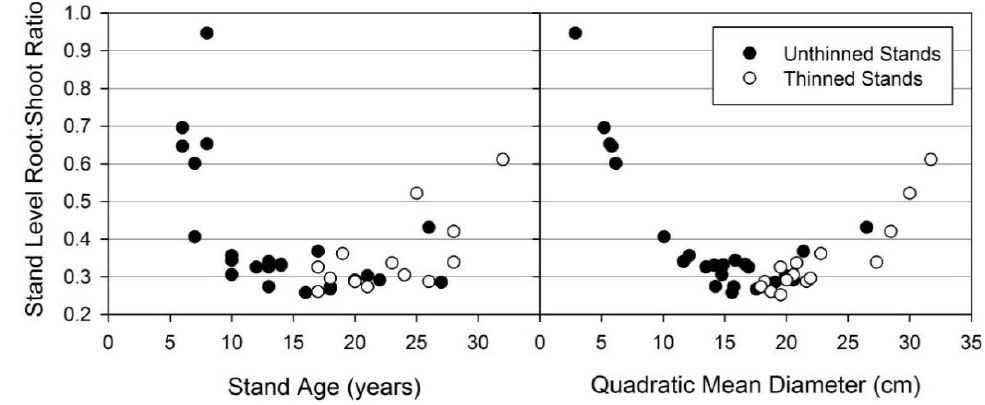
Figure 13. Root:shoot ratio of loblolly pine on reclaimed mineland at the stand level displayed by age and QMD (quadratic mean diameter). Thinned and unthinned stands are distinguished, but generally appear to have similar root:shoot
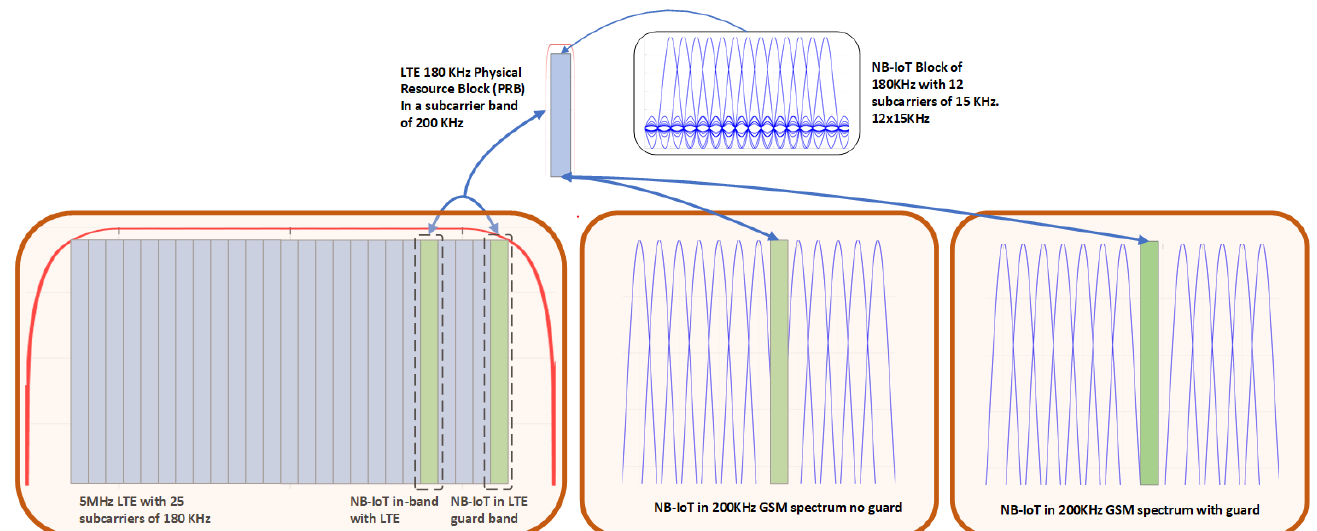
Figure 1. Typologies of NB-IoT deployment, namely stand-alone, in-band, and guard-band deployments. All these deployment configurations are compatible with the channelization that is used in contemporary mobile communication standards, such as GSM/2G (200kHz channel) and LTE/4G (180kHz Physical Resource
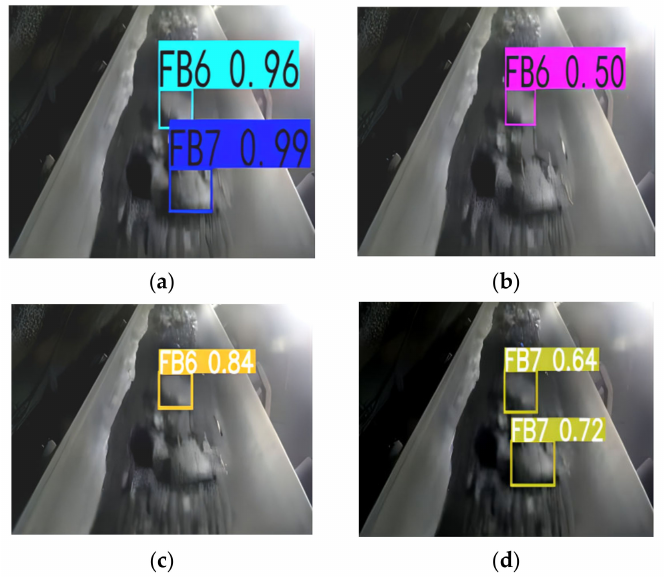
Figure 12. Recognition results of four algorithms. ( a ) Recognition results of SSD. ( b ) Recognition results of YOLOv3. ( c ) Recognition results of YOLOv5. ( d ) Recognition results of the improved YOLOv5 algorithm.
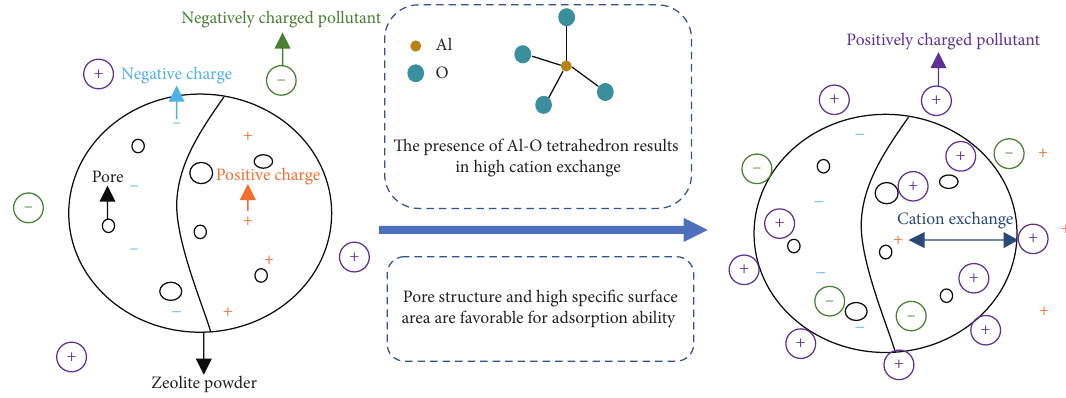
Figure 11: Characteristics of zeolite powder.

══════════

## What is required
Pictures are to be left out; otherwise, retype exactly the lines from the first line of the data through the line containing "Figure 1. Typologies".

## Expected answer
Figure 13. Root:shoot ratio of loblolly pine on reclaimed mineland at the stand level displayed by age and QMD (quadratic mean diameter). Thinned and unthinned stands are distinguished, but generally appear to have similar root:shoot
Figure 1. Typologies of NB-IoT deployment, namely stand-alone, in-band, and guard-band deployments. All these deployment configurations are compatible with the channelization that is used in contemporary mobile communication standards, such as GSM/2G (200kHz channel) and LTE/4G (180kHz Physical Resource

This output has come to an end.